Two women are making history at sports' highest level, leading both the business and sports side of a major men's franchise for the first time in history.

Kim Ng is the general manager of the Miami Marlins, and Caroline O'Connor is president of business operations – and they serve as an inspiration to others.  

"These young girls, young women, who see us, I think it's really inspirational for them, and I think it shows them the sky is the limit," said Ng.

The women are part of an industry that lags behind others in gender representation. A 2022 report, which gave Major League Baseball a C+ for gender hiring, showed women held less than a third of the league's central office jobs. But overall, last season saw improvements with 33 women in major and minor league coaching roles – the most in history.

Ng, now in her third season as general manager, knows representation matters. 

"Prior to my getting here, they had three women apply for analytics internship out of 300. After I was hired that next year it went up to 30," Ng said.

Ng believes she wouldn't be there if it wasn't for Title IX, the federal law that prohibits discrimination on the basis of sex in any educational program or activity that receives federal funding.

"But it had to happen. Things like that have to happen in order for there to be change," she said.

When changing a game as old as baseball, there can be growing pains.

Ng said when a woman's in charge, versus a man, "the leader takes a lot more crap."

"But again, you try and work through that, and it just takes longer, I think for a woman as a leader … to earn the respect -- that for-- that a lot of times for a guy is just given," she said.

O'Connor – a multi-sport athlete in high school – came from a business background and joined the Marlins in 2017. She rose through the ranks, and last year became just the second woman to serve as president of a major league team. 

She said she remembers every day what a unique opportunity it is for a business person.

"I firmly believe the reason Kim and I are here is because we're both very hard workers -- and that's our tendency," O'Connor said. 

Baseball has been a part of Ng's life since she was a kid. She became a college softball player at the University of Chicago and got her start in the big leagues as a 21-year-old intern for the White Sox. She would go on to hold front-office jobs for the Yankees and Dodgers. 

And after 15 years of applying for the job of general manager, the Marlins finally gave Ng her shot. 

"Should I have gotten the job earlier?
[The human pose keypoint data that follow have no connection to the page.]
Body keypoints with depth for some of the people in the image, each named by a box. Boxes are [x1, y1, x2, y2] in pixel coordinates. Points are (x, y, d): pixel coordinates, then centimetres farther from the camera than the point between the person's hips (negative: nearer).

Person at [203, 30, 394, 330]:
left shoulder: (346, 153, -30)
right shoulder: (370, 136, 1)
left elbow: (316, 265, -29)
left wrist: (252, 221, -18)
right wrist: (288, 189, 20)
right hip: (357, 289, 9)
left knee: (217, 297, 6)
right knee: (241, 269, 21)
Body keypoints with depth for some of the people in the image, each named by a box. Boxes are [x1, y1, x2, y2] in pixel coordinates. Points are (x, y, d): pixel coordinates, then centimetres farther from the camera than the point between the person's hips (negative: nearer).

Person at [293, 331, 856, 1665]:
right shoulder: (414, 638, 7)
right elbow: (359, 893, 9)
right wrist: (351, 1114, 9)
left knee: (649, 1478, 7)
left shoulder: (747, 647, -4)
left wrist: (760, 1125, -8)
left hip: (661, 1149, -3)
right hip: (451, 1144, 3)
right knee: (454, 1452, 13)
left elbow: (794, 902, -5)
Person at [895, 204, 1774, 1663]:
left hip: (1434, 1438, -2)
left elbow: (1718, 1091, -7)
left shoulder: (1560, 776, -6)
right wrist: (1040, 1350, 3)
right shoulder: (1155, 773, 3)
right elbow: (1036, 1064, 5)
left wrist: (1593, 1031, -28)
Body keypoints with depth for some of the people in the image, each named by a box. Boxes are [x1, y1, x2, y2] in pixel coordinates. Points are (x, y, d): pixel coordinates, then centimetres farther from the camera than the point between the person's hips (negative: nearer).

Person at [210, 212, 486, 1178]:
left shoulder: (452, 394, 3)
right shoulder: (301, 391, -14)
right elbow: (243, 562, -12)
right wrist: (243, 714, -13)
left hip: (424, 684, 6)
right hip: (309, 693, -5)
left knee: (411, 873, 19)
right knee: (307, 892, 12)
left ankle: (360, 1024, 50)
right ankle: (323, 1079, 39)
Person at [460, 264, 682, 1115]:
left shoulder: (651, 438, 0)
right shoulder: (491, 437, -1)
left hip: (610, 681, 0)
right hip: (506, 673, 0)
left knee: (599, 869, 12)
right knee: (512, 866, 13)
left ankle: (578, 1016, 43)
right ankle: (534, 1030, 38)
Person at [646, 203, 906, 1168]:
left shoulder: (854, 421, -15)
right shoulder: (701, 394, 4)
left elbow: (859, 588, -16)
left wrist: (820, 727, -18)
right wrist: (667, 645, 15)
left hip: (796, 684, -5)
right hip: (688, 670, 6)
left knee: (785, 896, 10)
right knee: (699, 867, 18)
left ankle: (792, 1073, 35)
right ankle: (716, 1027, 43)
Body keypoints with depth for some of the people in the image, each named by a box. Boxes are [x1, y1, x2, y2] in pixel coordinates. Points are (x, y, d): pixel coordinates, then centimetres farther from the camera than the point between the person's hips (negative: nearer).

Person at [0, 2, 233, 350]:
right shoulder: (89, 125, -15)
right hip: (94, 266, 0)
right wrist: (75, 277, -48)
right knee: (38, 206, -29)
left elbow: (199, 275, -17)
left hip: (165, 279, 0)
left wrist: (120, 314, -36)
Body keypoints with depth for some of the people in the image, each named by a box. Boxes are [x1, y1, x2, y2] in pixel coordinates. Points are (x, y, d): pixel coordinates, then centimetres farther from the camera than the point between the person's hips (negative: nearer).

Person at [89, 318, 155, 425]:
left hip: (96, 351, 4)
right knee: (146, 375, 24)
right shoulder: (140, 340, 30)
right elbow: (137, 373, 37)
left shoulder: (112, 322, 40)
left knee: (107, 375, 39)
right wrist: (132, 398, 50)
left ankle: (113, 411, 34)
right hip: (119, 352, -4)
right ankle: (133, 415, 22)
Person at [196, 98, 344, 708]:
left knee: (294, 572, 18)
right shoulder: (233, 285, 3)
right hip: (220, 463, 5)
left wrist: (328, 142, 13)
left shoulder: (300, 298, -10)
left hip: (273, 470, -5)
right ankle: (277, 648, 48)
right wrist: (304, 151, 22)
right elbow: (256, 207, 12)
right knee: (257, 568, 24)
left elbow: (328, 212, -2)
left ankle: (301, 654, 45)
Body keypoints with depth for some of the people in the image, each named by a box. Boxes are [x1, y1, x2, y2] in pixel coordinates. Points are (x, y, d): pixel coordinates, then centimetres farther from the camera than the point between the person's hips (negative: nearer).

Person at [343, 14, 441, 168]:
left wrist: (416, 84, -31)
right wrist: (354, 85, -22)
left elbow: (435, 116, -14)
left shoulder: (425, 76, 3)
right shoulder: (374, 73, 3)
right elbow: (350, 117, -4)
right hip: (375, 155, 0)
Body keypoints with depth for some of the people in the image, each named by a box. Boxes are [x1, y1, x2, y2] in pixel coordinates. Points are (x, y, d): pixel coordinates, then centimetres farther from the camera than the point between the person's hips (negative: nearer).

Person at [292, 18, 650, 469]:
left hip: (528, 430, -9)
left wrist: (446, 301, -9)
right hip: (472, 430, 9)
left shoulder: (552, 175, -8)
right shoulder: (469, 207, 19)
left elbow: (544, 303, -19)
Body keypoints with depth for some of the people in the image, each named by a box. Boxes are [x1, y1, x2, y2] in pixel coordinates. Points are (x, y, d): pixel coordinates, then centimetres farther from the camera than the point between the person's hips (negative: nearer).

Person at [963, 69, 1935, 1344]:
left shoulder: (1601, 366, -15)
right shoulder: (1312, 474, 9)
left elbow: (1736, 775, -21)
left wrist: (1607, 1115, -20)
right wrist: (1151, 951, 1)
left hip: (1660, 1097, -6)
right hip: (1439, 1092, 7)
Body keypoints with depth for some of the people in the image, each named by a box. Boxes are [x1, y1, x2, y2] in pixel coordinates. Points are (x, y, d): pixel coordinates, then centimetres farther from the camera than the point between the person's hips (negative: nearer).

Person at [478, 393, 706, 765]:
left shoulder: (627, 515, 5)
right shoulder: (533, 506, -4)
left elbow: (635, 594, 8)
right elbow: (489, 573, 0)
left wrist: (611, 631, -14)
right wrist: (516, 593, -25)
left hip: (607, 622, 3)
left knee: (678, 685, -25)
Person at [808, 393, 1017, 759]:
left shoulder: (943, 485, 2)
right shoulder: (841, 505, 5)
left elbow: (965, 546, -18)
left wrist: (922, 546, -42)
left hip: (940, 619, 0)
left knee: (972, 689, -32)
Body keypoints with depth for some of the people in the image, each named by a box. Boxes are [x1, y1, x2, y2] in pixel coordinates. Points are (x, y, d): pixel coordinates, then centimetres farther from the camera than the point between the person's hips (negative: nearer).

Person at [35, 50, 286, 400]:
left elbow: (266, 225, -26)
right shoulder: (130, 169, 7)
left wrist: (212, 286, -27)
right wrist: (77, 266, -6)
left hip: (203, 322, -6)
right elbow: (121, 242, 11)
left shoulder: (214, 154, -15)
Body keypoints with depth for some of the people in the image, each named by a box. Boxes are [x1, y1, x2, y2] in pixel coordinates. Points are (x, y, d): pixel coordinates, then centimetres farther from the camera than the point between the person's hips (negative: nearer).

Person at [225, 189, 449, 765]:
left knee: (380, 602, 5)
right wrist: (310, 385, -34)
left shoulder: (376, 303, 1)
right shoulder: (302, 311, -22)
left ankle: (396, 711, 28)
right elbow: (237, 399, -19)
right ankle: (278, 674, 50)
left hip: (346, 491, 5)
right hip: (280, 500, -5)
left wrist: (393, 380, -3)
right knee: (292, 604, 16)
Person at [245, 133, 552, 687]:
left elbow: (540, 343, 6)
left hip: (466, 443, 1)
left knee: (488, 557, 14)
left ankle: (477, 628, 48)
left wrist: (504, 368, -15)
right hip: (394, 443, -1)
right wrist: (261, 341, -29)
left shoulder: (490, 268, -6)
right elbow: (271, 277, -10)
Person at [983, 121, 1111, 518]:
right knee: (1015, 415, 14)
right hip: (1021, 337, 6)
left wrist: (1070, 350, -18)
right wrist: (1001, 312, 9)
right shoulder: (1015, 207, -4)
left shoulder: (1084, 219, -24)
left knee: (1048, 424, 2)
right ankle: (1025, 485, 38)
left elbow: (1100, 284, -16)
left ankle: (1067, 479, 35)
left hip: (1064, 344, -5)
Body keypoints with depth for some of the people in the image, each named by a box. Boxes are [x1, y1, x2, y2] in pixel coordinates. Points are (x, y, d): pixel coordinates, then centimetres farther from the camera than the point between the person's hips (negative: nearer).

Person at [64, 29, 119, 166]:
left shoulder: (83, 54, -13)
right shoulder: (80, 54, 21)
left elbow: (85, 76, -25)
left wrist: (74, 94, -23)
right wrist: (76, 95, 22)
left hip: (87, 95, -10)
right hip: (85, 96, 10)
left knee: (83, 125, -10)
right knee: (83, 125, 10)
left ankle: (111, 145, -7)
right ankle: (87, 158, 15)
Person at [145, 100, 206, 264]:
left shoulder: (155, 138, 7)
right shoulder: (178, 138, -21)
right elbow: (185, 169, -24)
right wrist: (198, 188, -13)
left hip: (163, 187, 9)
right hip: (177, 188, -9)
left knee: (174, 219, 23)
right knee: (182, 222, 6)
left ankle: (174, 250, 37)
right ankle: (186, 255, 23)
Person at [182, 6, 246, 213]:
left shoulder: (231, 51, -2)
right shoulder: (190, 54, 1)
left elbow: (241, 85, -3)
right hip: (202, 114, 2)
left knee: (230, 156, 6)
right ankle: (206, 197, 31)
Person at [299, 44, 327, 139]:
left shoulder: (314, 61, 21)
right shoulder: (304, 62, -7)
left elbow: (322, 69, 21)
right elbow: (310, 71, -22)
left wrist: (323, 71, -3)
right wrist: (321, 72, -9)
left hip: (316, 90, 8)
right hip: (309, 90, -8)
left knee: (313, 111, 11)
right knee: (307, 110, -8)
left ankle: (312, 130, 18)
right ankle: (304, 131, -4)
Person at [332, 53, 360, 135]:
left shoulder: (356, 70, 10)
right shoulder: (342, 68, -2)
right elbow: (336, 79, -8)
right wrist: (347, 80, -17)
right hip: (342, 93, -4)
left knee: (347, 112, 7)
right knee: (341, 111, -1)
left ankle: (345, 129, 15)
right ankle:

Perhaps," she said." But, you know, I think through it all … it's just the luck of the draw sometimes, right? And …  that's life."

She said she feels the pressure of breaking barriers for women, as well as for Asian Americans. 

"The pressure comes in different forms," she said. "You know, when I read letters each day from young women or young girls, you just keep thinking that you can't fail." 

O'Connor said it's really important to hear the stories of fans and talk to people – "have people see us in our roles as much as possible" so that young children can look up to them. 

For Ng and O'Connor, the main focus is being a valuable member of the organization and earning respect day by day by showing a willingness to get involved and work just as hard as everyone else. 

"You know, you're willing to roll your sleeves up like anybody else. You're willing to get dirty like anybody else, and when people see that, it's inspiring to know that, you know, you might be here, but you're just one of them," Ng said. "And I think, you know, that's all people wanna know is that you're with them, you know, that you're side by side, and you will fight that fight with them every day."